Supermarkets keeping fuel prices ‘artificially high’

RAC data has found that although supermarkets are reducing the cost of petrol and diesel, the cuts have not happened fast enough and do not go far enough.

Despite wholesale prices falling, the major supermarkets have been accused of keeping the cost of fuel artificially high.

RAC fuel spokesman Simon Williams said: “Following seven consecutive weeks of wholesale prices falling, we’re relieved to see the supermarkets finally reducing their prices a little. Sadly though, the UK’s biggest fuel retailers aren’t cutting their prices at the scale they should be given the wholesale prices of both fuels – what retailers pay themselves – have dropped so much. This is one of the worst examples we’ve seen of pump prices falling like a feather despite the wholesale market plunging.

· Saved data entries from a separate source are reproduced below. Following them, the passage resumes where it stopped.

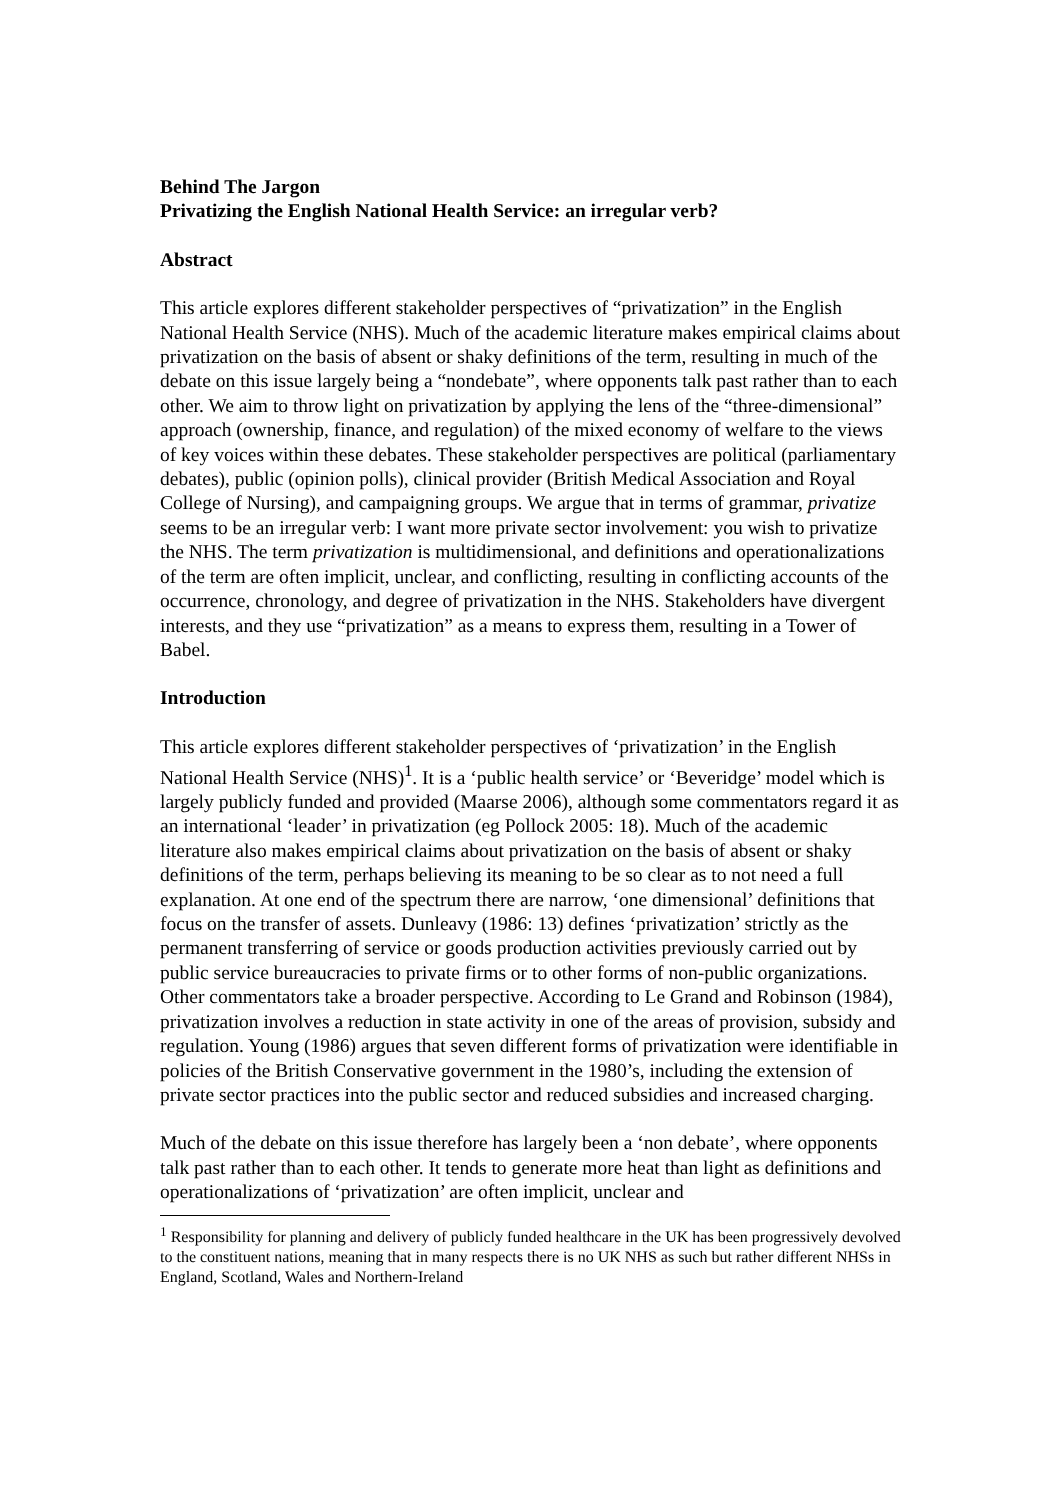Behind The Jargon
Privatizing the English National Health Service: an irregular verb?
Abstract
This article explores different stakeholder perspectives of “privatization” in the English National Health Service (NHS). Much of the academic literature makes empirical claims about privatization on the basis of absent or shaky definitions of the term, resulting in much of the debate on this issue largely being a “nondebate”, where opponents talk past rather than to each other. We aim to throw light on privatization by applying the lens of the “three-dimensional” approach (ownership, finance, and regulation) of the mixed economy of welfare to the views of key voices within these debates. These stakeholder perspectives are political (parliamentary debates), public (opinion polls), clinical provider (British Medical Association and Royal College of Nursing), and campaigning groups. We argue that in terms of grammar, privatize seems to be an irregular verb: I want more private sector involvement: you wish to privatize the NHS. The term privatization is multidimensional, and definitions and operationalizations of the term are often implicit, unclear, and conflicting, resulting in conflicting accounts of the occurrence, chronology, and degree of privatization in the NHS. Stakeholders have divergent interests, and they use “privatization” as a means to express them, resulting in a Tower of Babel.
Introduction
This article explores different stakeholder perspectives of ‘privatization’ in the English National Health Service (NHS)<sup>1</sup>. It is a ‘public health service’ or ‘Beveridge’ model which is largely publicly funded and provided (Maarse 2006), although some commentators regard it as an international ‘leader’ in privatization (eg Pollock 2005: 18). Much of the academic literature also makes empirical claims about privatization on the basis of absent or shaky definitions of the term, perhaps believing its meaning to be so clear as to not need a full explanation. At one end of the spectrum there are narrow, ‘one dimensional’ definitions that focus on the transfer of assets. Dunleavy (1986: 13) defines ‘privatization’ strictly as the permanent transferring of service or goods production activities previously carried out by public service bureaucracies to private firms or to other forms of non-public organizations. Other commentators take a broader perspective. According to Le Grand and Robinson (1984), privatization involves a reduction in state activity in one of the areas of provision, subsidy and regulation. Young (1986) argues that seven different forms of privatization were identifiable in policies of the British Conservative government in the 1980’s, including the extension of private sector practices into the public sector and reduced subsidies and increased charging.
Much of the debate on this issue therefore has largely been a ‘non debate’, where opponents talk past rather than to each other. It tends to generate more heat than light as definitions and operationalizations of ‘privatization’ are often implicit, unclear and
<sup>1</sup> Responsibility for planning and delivery of publicly funded healthcare in the UK has been progressively devolved to the constituent nations, meaning that in many respects there is no UK NHS as such but rather different NHSs in England, Scotland, Wales and Northern-Ireland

“The weekly delivered wholesale cost of petrol has dropped by a huge 19p since early June, from 151p then to just 132p last week. Yet on average, supermarkets have reduced the price of a litre of unleaded by just 5.5p since the record highs of early July. Our data shows average prices today should have come down from those highs by 16p to around the 174p mark.

“When it comes to diesel, the weekly delivered wholesale price has fallen by 15p a litre from 161p in mid-June to 146p last week. Yet average prices have reduced by only 4p since the all-time highs of early July, from 199p to 195p. By our calculations, another 6p cut is due that would bring the average price of a litre down to 189p.”